At the same time, it will be useful for you to learn about the most common turbocharger problems and their causes:
- Engine oil contaminated with large or small abrasive particles.
- Occurs as a result of initially low-quality oil, with a composition different from the original or initially unsuitable for use with a specific turbocharger model. In addition, dirt can get into the oil from improperly cleaned turbine parts or contaminated parts during repairs or adjustments.
- Long-term or constant operation of the turbine at maximum parameters. Exceeding the limits applies to both the temperature and the rotation speed of individual parts. It occurs as a result of damage to individual parts, their wear, or as a result of incorrect configuration/adjustment/repair of the turbocharger, which disrupts the operation of individual elements and increases the load on others.
- Lack of lubrication or its quality. It may occur due to the fault of the driver, poor quality of lubricant or mechanical damage to the turbocharger elements, preventing the normal action of the lubricant.
Of course, there are many more options for breakdowns and their causes, but the driver does not need to know them all in order to properly take care of his car - the main thing is to do everything that depends on him efficiently, and to give the car to professionals for technical inspection on time. It is much faster, cheaper and easier to prevent problems with a turbocharger than to solve them.
Schematic diagram
To understand how a turbine works, you should familiarize yourself with the operating procedure of the internal combustion engine.

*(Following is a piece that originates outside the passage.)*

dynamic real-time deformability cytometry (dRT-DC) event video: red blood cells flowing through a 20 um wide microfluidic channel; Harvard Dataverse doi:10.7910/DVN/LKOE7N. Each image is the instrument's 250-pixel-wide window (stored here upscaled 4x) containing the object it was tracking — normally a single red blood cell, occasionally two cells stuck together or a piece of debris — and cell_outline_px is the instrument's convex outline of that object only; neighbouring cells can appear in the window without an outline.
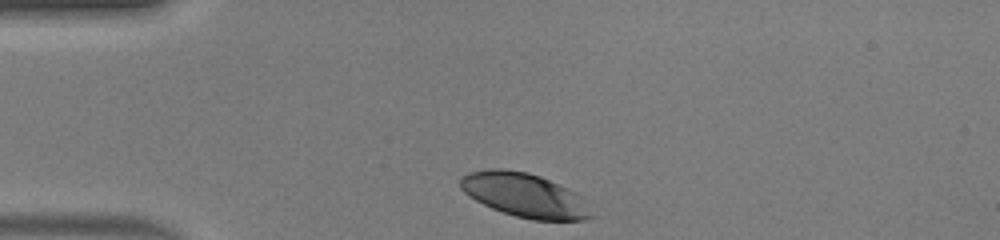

As a rule, most engines are four-stroke piston engines; their operation is always controlled by the valves of the intake and exhaust groups. One cycle of work is four strokes, which take place in two full revolutions of the crankshaft. The principle of operation of a turbine on a diesel engine is quite simple and consists of the following actions:
- intake - the piston goes down, allowing air to penetrate through the intake valve;
- compression - at this moment the combustible mixture is compressed;
- expansion process - fuel enters under pressure and ignites;
- release - the piston goes up, releasing gas.